Yun Ungnyŏl (18 May 1840 (Note: In the Korean calendar (lunisolar), Yun was born on 17 April 1840) – 22 September 1911) was a Korean general and politician during the Joseon and Korean Empire periods. He was a member of the Enlightenment Party and a pro-Japanese scholar-official. He is also known as Yun Woong Niel or Yun Ung-nyeol. His art name was Pan'gye.

==Biography==
Yun Ungnyŏl was a member of one of the prominent yangban families of Korea, the Haepyeong Yun clan. His family was considered wealthy, which his father had paved the way to prominence by himself. From his early age, Yun and his younger brother were famous for their great physical abilities.
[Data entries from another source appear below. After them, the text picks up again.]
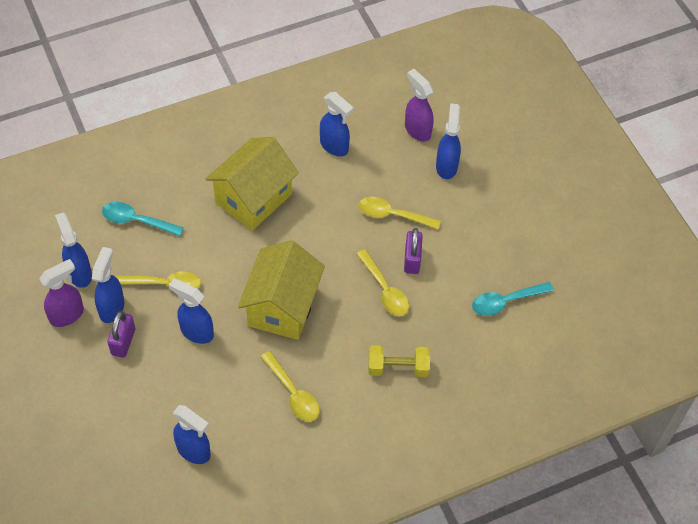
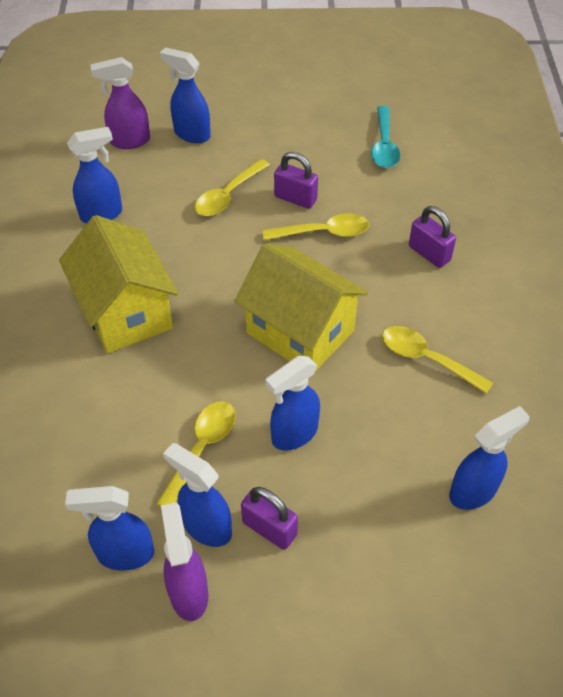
camera: 65 degrees left, 5 degrees down
turquoise spoon [102,202,184,236] -> none
yellow spoon [261,351,320,422] -> yellow spoon turned 135 degrees counterclockwise [382,326,493,394]
yellow dumbbell [368,345,430,377] -> purple padlock [409,206,456,268]

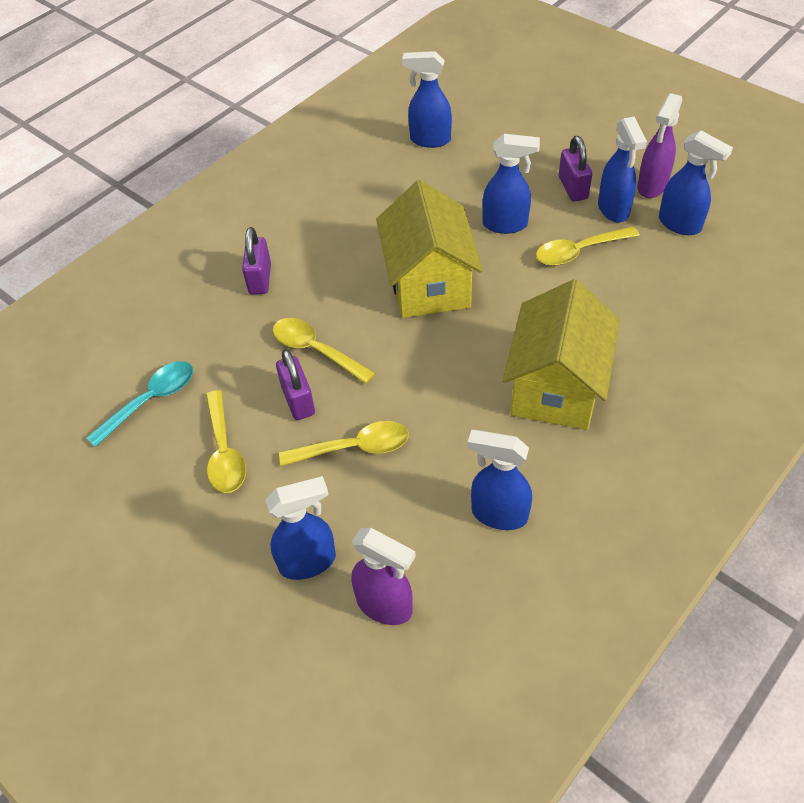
camera: 135 degrees left, 0 degrees up
blue spray bottle [160,47,211,143] -> blue spray bottle turned 90 degrees counterclockwise [265,476,336,580]
yellow spoon [382,326,493,394] -> yellow spoon moved to [206,390,246,493]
At the age of 17, Yun went to Seoul by himself and took the mugwa (military civil service examination), and passed the exam, making him an official.

From 1881, Yun was in charge of the new army of joseon, also known as the Pyŏlgigun. As a member of the Enlightenment Party, Yun participated in the Kapsin Coup. After the short-lived new government was formed, Yun was appointed as Minister of Justice, and Vice Mayor of Seoul.

In 1904, Yun Ungnyŏl was appointed as the Korea's Minister of War. On 30 September 1904, Yun was appointed as the Chief of Staff of Korean Empire but he resigned on 30 January 1905 making him the last incumbent. He died in 1911, aged 71.

In modern Korean historiography, Yun is considered a Korean collaborator with Imperial Japan.